- [PASSAGE TO READ]:

•••

NEW YORK/CHICAGO, June 23 (Reuters) - Brazilian restaurants in the United States have no beef with the U.S. government’s ban on meat from Brazil because the steaks they serve are all-American.
Brazil is the world’s largest meat exporter but business has been marred by scandal and safety concerns and on Thursday the United States barred imports from there.
The ban will not be an issue for American diners hungry for Brazilian dishes such as picanha, a famous cut from a cow’s rump.
“It doesn’t even come close to beef from Colorado,” Joao de Matos, one of the owners of top-notch Brazilian steakhouse Churrascaria Plataforma in New York City, said of his homeland’s beef in a telephone interview.
De Matos also buys meat from Texas, the biggest cattle producing state, and said he probably would not buy from Brazil even if the ban is lifted.
“Our supplier is the same that we had for 21 years,” de Matos said. “He doesn’t even know what Brazilian beef is.”

•••

- [DATA LINES]:

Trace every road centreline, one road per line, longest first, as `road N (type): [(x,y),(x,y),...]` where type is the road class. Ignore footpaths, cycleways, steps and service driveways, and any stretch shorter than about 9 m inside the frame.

•••

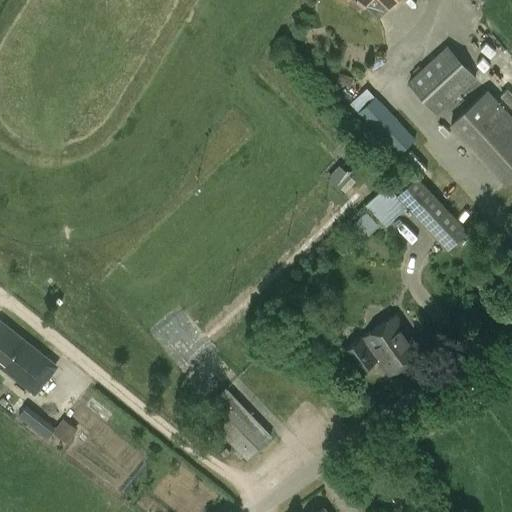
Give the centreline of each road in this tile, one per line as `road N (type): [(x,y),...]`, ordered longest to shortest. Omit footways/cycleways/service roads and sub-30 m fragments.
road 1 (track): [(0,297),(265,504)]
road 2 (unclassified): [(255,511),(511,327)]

•••

- [TASK DESCRIPTION]:
Please answer from the news report on Brazilian beef above: besides Colorado, which state does Joao de Matos buy meat from?

- [ANSWER TO THE PROBLEM]:
Texas